A mass exodus of global corporate sponsors has also given the guardians of FIFA’s morals a hurry-up.
There are no solutions from within an organisation that had to be forced to confront its own venality and which dispatched the 2022 World Cup to Qatar in a bidding process that stank to the heavens.
The English Football Association, who continue to back Platini’s candidacy for the FIFA presidency, subject to outcomes, now make the astonishing suggestion that the FIFA executive committee should meet in extraordinary session to discuss the mess.
Like Greg Dyke’s embarrassing endorsement of Platini, the FA’s belief that a FIFA exco meeting is what is needed points to a complete misunderstanding of the scale and depth of the scandal.
It assumes, too, that a group of solid citizens can be assembled at FIFA headquarters to take the next step.
Too late for that.
The final proof that these problems are endemic is the interim appointments made after Blatter and Platini (UEFA) were provisionally suspended, along with Valcke, the FIFA general secretary — the three men on the podium (all protest their innocence).
FIFA is now in the hands of a man, Issa Hayatou, censured by the International Olympic Committee for receiving money he claims was for his Confederation of African Football.

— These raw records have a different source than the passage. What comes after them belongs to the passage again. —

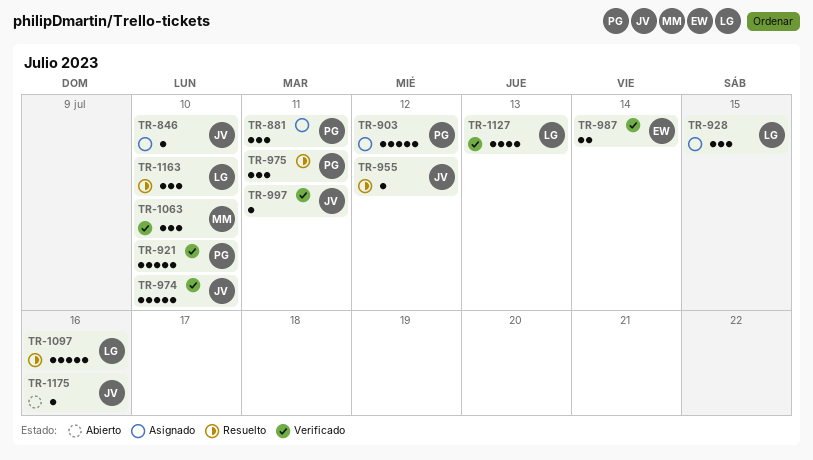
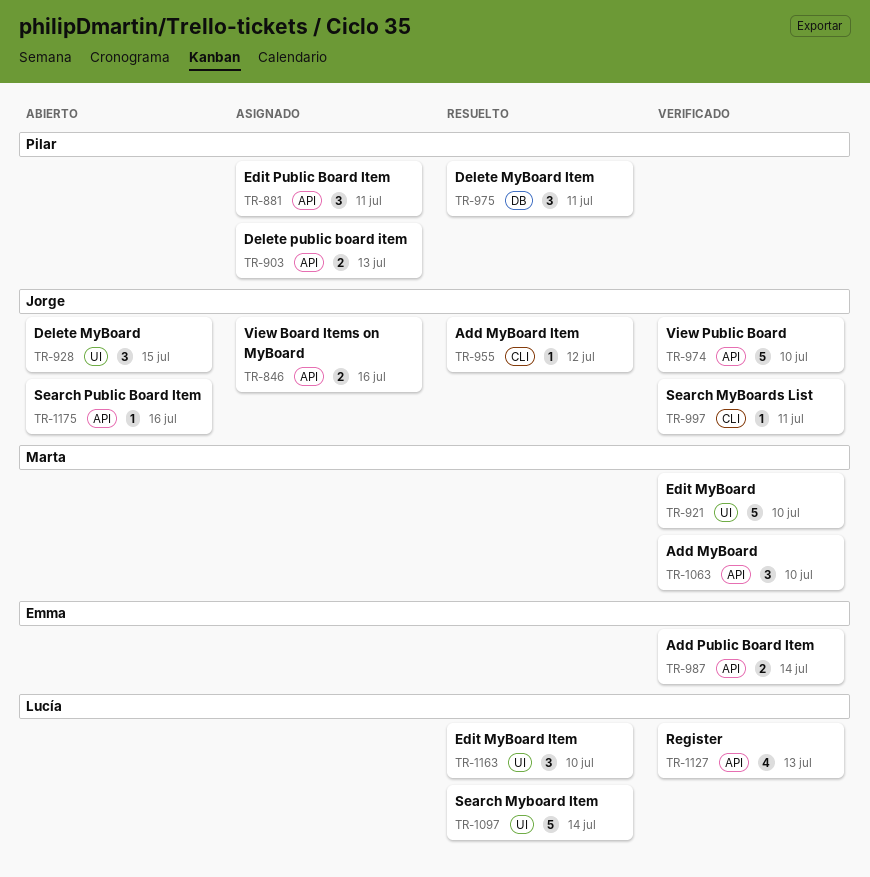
TR-846, estimate: 1 -> 2
TR-846, due: Jul 10 -> Jul 16
TR-903, estimate: 5 -> 2
TR-903, due: Jul 12 -> Jul 13
TR-921, owner: Pilar -> Marta
TR-928, status: Asignado -> Abierto
TR-928, owner: Lucía -> Jorge
TR-1097, due: Jul 16 -> Jul 14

UEFA’s stand-in, Spain’s Ángel María Villar Llona, distinguished himself by trying to block the original Garcia investigation into the 2018 and 2022 World Cup bids.
Villar hardly represents a break from the establishment and in February, he was placed under investigation for failing to account for nearly £6 million of government grants, which were supposed to be spent on the he running and infrastructure of grassroots football in the country.
To football fans, FIFA must resemble that scene in Martin Scorsese’s Casino, where, beyond the glitz of the gaming floor, the takings are bundled up in a counting room and packed off to mobster stakeholders.
And now Platini’s unhealthy relationship with Blatter and FIFA has placed Europe centre stage in a scandal it liked to depict as World Cup-related and therefore confined to a different Swiss lake.
All across Europe now, teams and players are fighting their way into Euro 2016 at the end of an interesting and entertaining qualifying campaign.
So UEFA’s leaders can play pork barrel politics? Maybe, a first step is for Swiss prosecutors to occupy FIFA House, declare it a crime scene and suspend it for a lot longer than 90 days. — The Guardian/Telegraph.